I shall defer my visit to Faneuil Hall, the cradle of American liberty, until its doors shall fly open on golden hinges to lovers of Union as well as lovers of liberty.
No gilded dome swells from the lowly roof to catch the morning or evening beam; but the love and gratitude of united America settle upon it in one eternal sunshine. From beneath that humble roof went forth the intrepid and unselfish warrior, the magistrate who knew no glory but his country's good; to that he returned, happiest when his work was done. There he lived in noble simplicity, there he died in glory and peace. While it stands, the latest generations of the grateful children of America will make this pilgrimage to it as to a shrine; and when it shall fall, if fall it must, the memory and the name of Washington shall shed an eternal glory on the spot.
In order that he might rob a neighbour whom he had promised to defend, black men fought on the coast of Coromandel and red men scalped each other by the great lakes of North America.
There is that glorious epicurean paradox uttered by my friend the historian,in one of his flashing moments: "Give us the luxuries of life, and we will dispense with its necessaries." To this must certainly be added that other saying of one of the wittiest of men:"Good Americans when they die go to Paris."
America thou half-brother of the world!
With something good and bad of every land.
It was in making education not only common to all, but in some sense compulsory on all, that the destiny of the free republics of America was practically settled.
If any one attempts to haul down the American flag, shoot him on the spot.
...America was a new country and it seemed queer that they'd got all these slums there already in that short space of time
... and also, there was (in America)less of a smell of people being dead, somehow.
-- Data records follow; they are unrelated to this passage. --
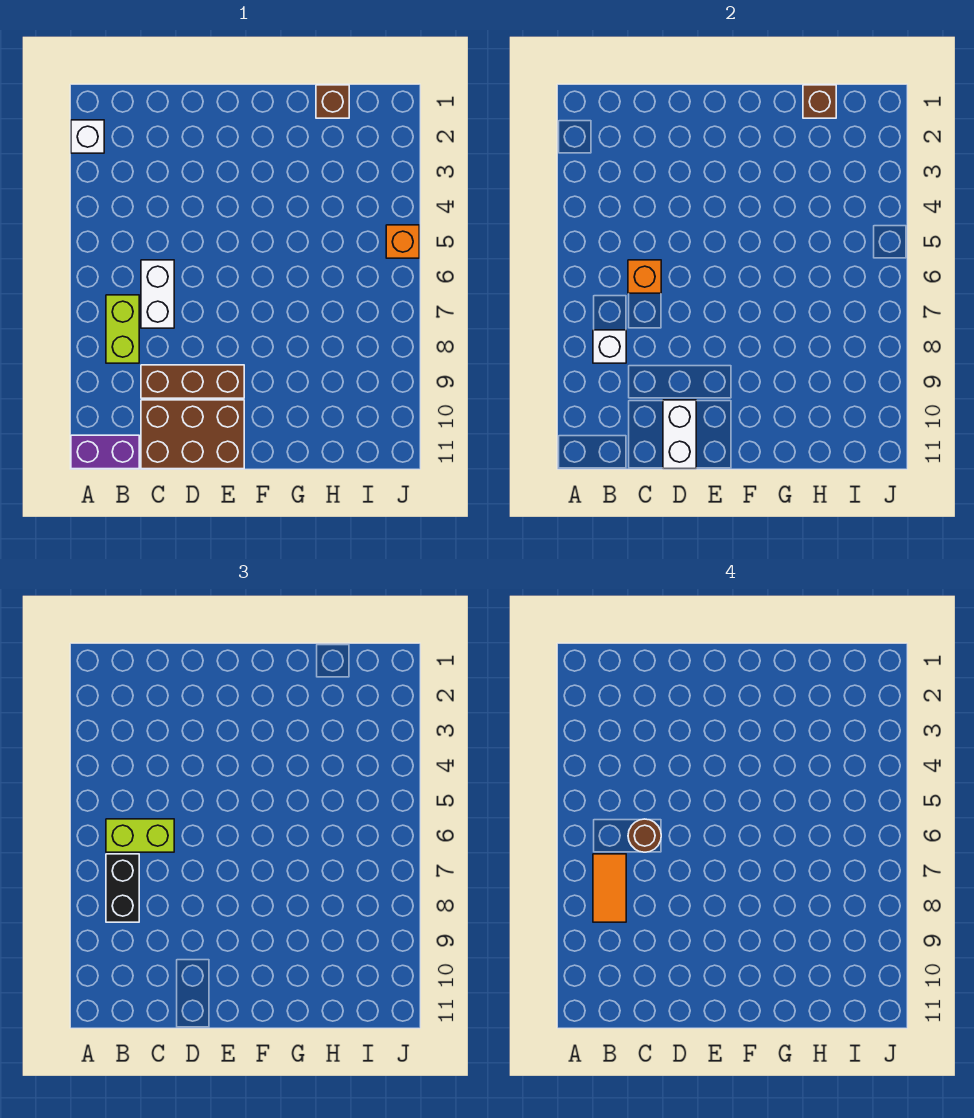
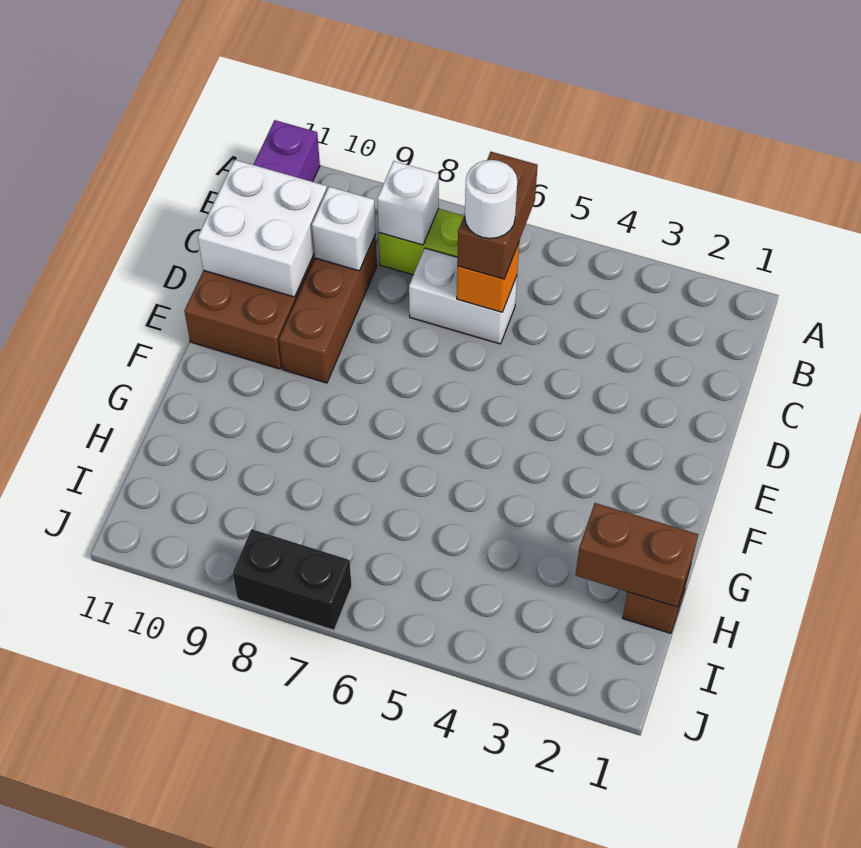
white 1x1 brick [71,120,104,153] -> white 1x1 brick moved to [312,187,376,271]
lime 1x2 brick [106,819,174,852] -> brown 1x2 brick [457,152,538,279]
black 1x2 brick [106,854,139,922] -> black 1x2 brick moved to [233,529,352,630]
orange 1x2 tile [593,854,626,922] -> none
brown 1x1 round brick [628,819,661,852] -> white 1x1 round brick [465,160,517,239]
white 1x2 brick [663,400,696,469] -> white 2x2 brick [198,160,327,297]
brown 1x1 brick [803,85,836,118] -> brown 1x2 brick [576,503,698,607]
orange 1x1 brick [386,225,419,258] -> none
I can't say exactly what I mean, but when you're in any English town you can't help feeling that millions of people are dead and gone there, all through the ages, and their sort of ghosts are floating about and making the place seem a bit depressing and heavy somehow
Cunningly, Americans know that books contain a person, and they want the person, not the book
The aura of the theocratic death penalty for adultery still clings to America, even outside New England, and multiple divorce, which looks to the European like serial polygamy, is the moral solution to the problem of the itch
Americans, seeming to take marriage with not enough seriousness, are really taking love and sex with too much
A character in Evelyn Waugh's Put Out More Flags said that the difference between prewar and postwar life was that, prewar, if one thing went wrong the day was ruined; postwar, if one thing went right the day would be made. America is a prewar country, psychologically unprepared for one thing to go wrong.